Mas isso não depende de mim.
Para mim, escrita é mesmo 90% de inspiração e 10% de trabalho.
Se não estiver com vontade de escrever, não me sento ao computador.
A menos que seja um trabalho jornalístico, sujeito a prazos.

Quer dizer que os poemas vão continuar a sair, muito mais de madrugada do que de dia.

Quanto ao resto, já não controlo.

Mas é certo que o esforço das edições de autor individuais é coisa que faz parte do passado, a menos que algo de muito imperativo aconteça.

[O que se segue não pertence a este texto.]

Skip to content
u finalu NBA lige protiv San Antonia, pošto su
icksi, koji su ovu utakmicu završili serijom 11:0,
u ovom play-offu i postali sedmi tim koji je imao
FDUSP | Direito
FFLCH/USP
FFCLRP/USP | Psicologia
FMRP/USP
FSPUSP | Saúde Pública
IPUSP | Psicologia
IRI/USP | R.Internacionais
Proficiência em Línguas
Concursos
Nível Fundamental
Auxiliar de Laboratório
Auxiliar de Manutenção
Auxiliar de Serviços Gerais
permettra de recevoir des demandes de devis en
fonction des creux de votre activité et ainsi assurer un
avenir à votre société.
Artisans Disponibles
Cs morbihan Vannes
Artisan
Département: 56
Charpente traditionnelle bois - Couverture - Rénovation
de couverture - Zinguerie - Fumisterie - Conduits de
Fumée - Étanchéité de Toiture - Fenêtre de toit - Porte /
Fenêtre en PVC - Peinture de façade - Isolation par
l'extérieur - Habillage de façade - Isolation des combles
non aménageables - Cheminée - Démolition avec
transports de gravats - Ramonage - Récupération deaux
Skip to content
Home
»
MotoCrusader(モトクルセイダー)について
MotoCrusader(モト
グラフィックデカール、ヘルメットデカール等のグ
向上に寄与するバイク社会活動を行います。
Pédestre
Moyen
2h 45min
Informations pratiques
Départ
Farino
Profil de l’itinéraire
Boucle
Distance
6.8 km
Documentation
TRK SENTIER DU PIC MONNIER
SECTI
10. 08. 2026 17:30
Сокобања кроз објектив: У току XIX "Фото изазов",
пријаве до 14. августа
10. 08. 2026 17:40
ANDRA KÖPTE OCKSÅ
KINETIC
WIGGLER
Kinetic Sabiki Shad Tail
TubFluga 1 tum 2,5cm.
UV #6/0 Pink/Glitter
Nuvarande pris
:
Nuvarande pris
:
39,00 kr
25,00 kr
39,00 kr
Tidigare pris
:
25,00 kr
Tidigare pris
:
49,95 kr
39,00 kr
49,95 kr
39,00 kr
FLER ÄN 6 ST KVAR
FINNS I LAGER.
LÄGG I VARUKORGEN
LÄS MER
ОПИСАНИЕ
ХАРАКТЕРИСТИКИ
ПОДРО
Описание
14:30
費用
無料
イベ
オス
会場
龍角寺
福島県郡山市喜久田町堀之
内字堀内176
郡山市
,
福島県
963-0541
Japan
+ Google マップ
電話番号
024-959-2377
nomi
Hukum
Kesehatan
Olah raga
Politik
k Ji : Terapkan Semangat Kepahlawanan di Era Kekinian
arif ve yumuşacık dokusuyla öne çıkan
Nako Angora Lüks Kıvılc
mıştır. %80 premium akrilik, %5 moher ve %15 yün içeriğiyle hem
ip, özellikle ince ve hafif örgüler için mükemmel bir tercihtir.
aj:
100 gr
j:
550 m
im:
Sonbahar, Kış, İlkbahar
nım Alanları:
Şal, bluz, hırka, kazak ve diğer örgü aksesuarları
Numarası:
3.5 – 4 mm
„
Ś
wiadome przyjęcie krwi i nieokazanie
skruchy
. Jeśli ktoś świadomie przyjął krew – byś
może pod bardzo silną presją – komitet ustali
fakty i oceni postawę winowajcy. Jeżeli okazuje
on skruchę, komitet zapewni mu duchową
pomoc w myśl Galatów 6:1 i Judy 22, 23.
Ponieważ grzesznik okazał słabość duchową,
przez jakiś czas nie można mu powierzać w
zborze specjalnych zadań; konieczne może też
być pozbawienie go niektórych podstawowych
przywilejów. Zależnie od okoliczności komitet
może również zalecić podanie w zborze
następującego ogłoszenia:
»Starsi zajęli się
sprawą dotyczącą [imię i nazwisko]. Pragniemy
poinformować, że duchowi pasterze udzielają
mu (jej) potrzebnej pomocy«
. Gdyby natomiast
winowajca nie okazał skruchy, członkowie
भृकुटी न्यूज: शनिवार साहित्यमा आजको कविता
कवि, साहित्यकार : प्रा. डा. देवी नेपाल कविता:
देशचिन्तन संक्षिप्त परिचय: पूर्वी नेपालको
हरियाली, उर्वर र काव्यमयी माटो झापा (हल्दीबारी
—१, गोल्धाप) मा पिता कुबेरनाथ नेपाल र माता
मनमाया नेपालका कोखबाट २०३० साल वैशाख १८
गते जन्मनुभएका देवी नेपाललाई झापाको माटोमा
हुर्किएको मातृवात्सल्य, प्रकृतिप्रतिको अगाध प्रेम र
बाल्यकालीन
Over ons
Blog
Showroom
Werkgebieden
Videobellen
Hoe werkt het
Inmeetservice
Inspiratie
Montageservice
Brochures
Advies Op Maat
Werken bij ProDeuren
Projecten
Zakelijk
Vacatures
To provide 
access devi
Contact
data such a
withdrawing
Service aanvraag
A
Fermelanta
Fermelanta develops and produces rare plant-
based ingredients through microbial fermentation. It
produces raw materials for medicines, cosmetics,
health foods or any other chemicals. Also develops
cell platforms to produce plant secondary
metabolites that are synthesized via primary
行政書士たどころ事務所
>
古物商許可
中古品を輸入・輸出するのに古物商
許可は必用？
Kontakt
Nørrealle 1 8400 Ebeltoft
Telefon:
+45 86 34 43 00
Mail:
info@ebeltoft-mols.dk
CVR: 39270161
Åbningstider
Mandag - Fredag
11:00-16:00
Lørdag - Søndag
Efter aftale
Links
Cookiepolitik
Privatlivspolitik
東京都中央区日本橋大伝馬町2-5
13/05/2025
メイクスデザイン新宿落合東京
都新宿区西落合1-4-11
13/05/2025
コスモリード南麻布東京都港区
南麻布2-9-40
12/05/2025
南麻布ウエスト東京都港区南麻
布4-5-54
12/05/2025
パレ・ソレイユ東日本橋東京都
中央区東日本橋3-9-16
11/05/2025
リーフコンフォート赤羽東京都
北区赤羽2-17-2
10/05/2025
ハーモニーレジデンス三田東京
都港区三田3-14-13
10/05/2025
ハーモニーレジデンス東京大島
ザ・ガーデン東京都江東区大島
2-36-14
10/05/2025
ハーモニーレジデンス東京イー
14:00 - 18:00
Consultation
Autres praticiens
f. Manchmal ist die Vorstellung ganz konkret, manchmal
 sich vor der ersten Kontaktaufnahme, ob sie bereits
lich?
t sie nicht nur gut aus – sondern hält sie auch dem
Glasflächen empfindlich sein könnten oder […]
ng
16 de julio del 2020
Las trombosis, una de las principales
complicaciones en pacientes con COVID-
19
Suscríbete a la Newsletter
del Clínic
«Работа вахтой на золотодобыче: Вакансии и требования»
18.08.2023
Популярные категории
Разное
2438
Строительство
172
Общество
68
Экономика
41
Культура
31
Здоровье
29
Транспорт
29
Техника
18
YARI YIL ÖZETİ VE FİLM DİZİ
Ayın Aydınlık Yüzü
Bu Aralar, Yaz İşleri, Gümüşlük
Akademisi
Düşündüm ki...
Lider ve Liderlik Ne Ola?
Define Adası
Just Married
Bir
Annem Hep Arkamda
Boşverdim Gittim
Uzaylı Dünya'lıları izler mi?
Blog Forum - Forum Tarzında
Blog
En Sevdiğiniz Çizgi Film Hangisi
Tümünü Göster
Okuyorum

Acho que já escrevi muito.

Para mim é muito mais importante ler. A última livro foi o "Ela e outras mulheres", do Rubem Fonseca. Um primor. Agora estou a ler as crónicas do Nelson Rodrigues: "O remador de Ben-Hur". Outro primor. E sem coragem para me abalançar ao "Guerra e Paz", que está a ser debatido numa Comunidade de Leitores de Lisboa, na Culturgest.

Um beijo transatlântico.

4:24 da manhã  
Blogger Capitão-Mor said...

Já falta muito pouco para eu poder revisitar estes espaços que relembrei aqui neste teu espaço delicioso.
Um forte abraço!

7:15 da tarde  
Anonymous Anónimo said...

Obrigado, Capitão-Mor.
Bom regresso. Grande abraço.

10:55 da tarde  
Blogger Stella Noir said...

adorei a sua escrita! aqui vao as minhas partes favoritas... fascinam-me os poucos que conseguem trazer poesia as palavras...dar-lhes o ritmo certo, e, ao mesmo presentear o leitor com uma melodia esperta. Parabens!



A noite dói. Cruza sonhos e solidões.
Custou-me sentir as dores por trás dos corpos. As angústias de quem tem de viver a vida a correr, de quem olha para os 30 anos como uma linha perigosa.

As coreografias de sedução também doem. Mas há sempre uma borboleta de ternuras a esvoaçar dentro de mim. Por vezes, funde as suas asas no olhar de uma donzela saída de uma ilha de brumas.

Escorre-me pelo rosto uma lágrima de mel com travo de Campari. Os meus medos estão todos aí, Monsieur Mardi-Gras.
Ao dobrar da esquina.

7:25 da manhã  
Anonymous Anónimo said...

Muito obrigado, Stella Noir.
Já passaram mais de quatro anos, mas de vez em quando ainda passo pelos mesmos sítios.

E os corpos lá continuam, talvez com maiores sensações de solidão.